DATA SUPPLIED:
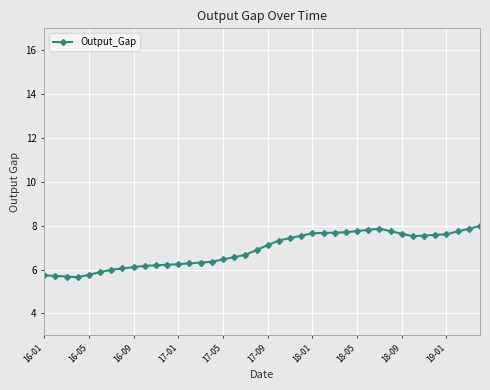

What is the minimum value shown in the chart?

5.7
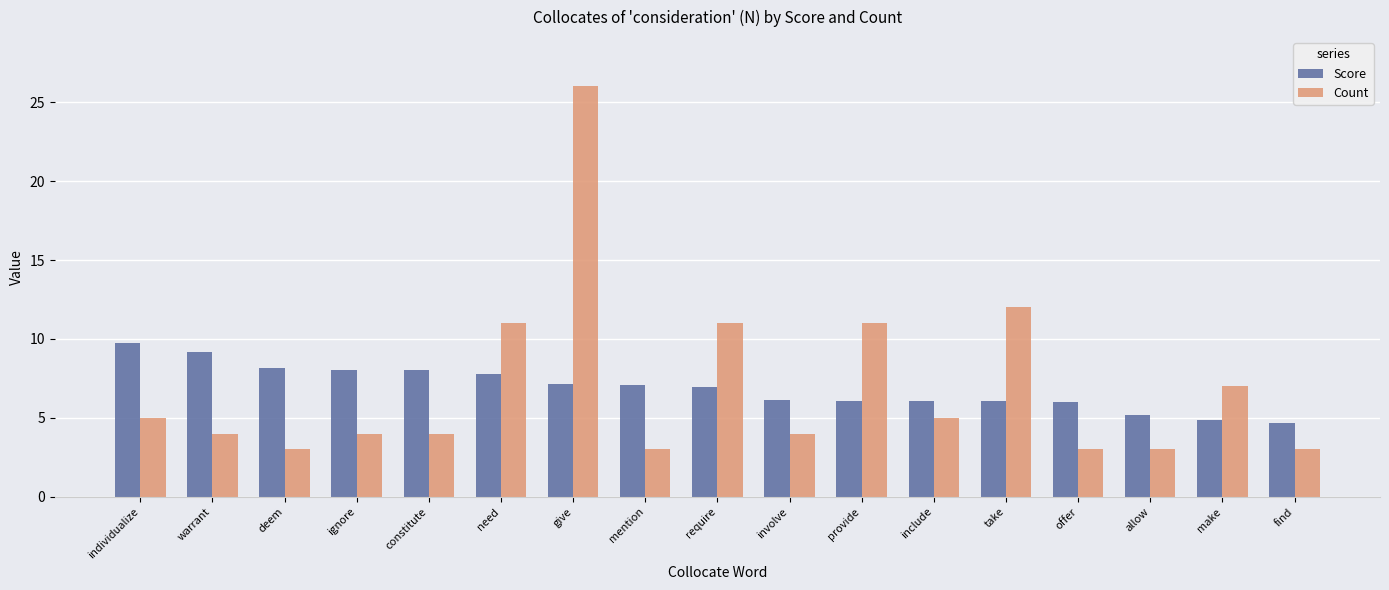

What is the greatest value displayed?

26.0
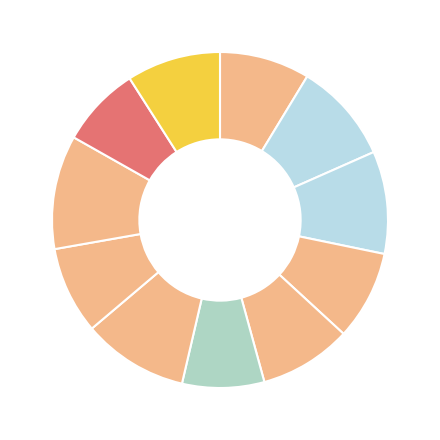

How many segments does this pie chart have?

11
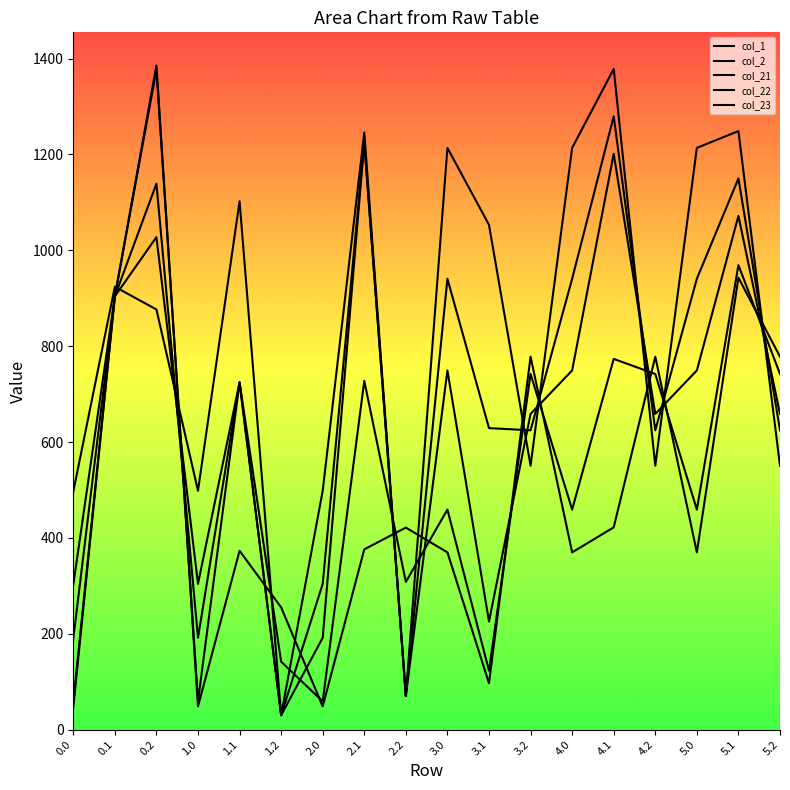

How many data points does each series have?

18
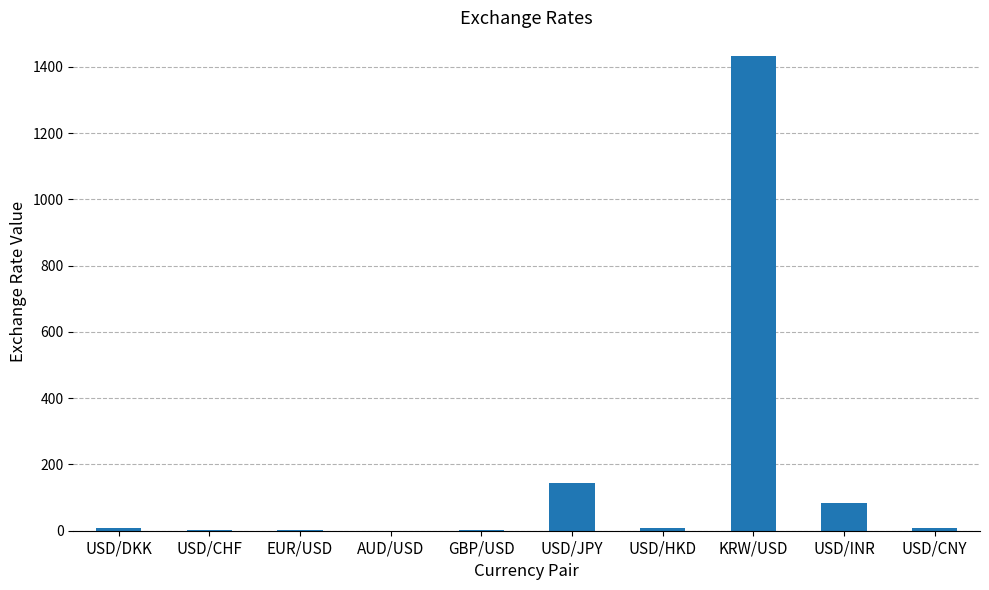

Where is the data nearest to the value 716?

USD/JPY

* * *

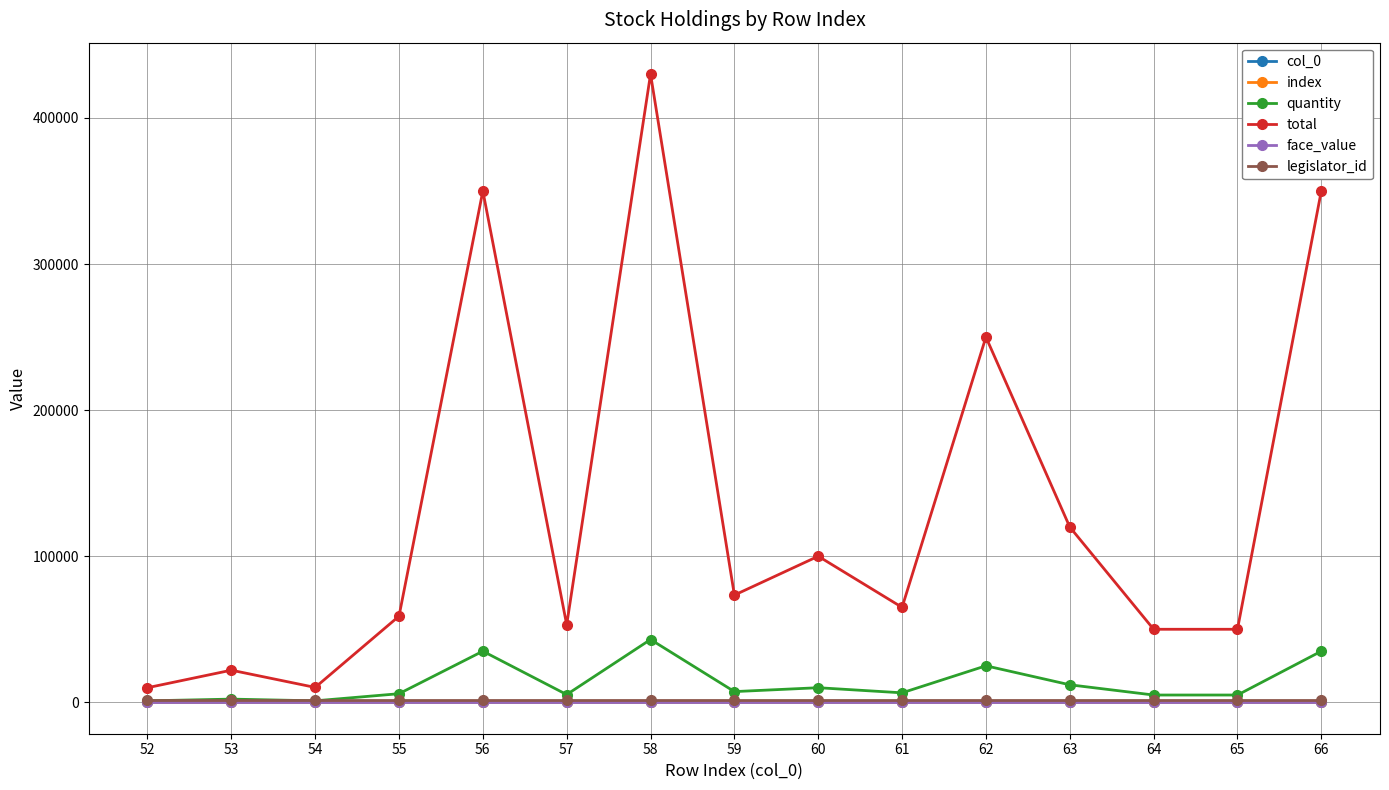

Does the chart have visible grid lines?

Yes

---

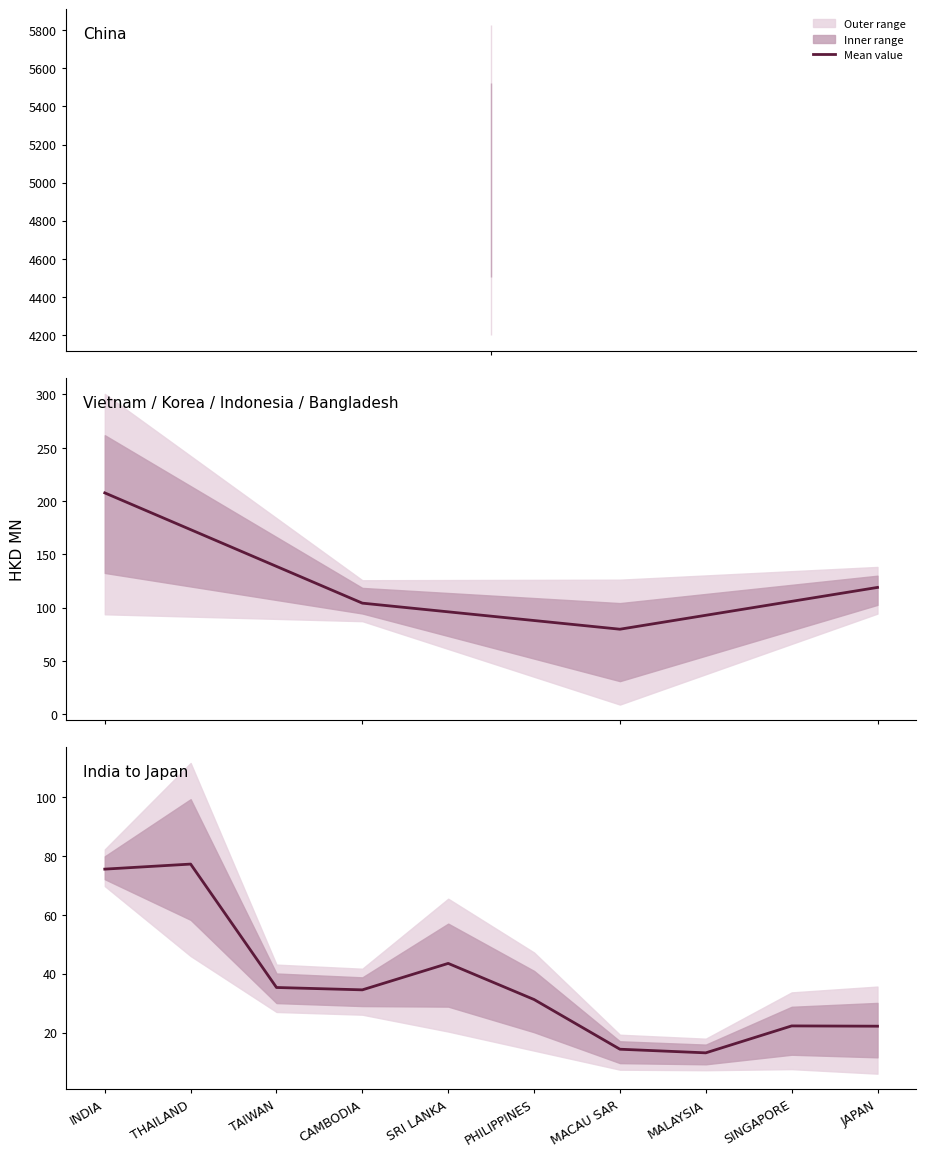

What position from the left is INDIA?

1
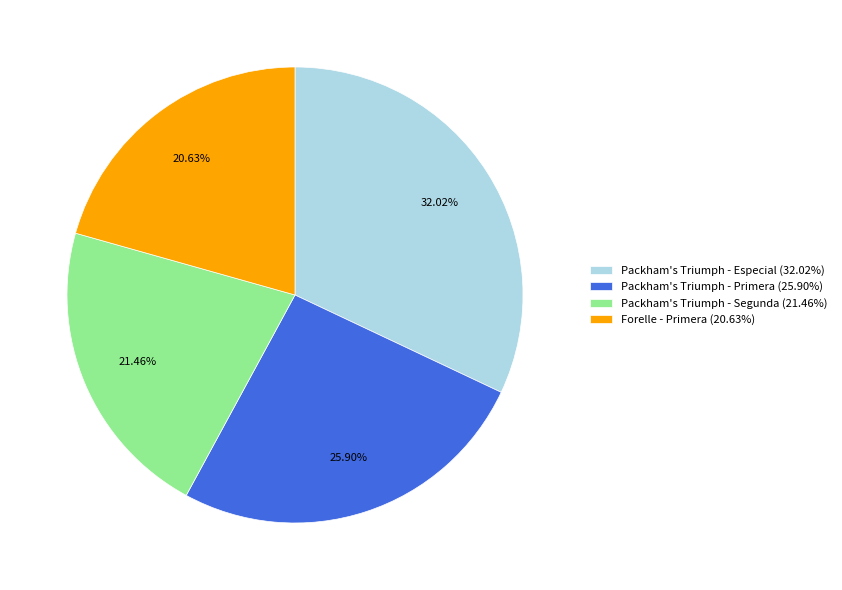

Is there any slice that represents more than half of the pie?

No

WHAT THE TASK ASKS: Swap "segments" for "slices" in the lines starting with the line that contains "What is the greatest value displayed?" and going on through the line that contains "Where is the data nearest to the value 716?", and give those lines again with everything else unchanged. Leave the pictures out of your answer.

RESPONSE AREA:
What is the greatest value displayed?

26.0

How many slices does this pie chart have?

11

How many data points does each series have?

18

Where is the data nearest to the value 716?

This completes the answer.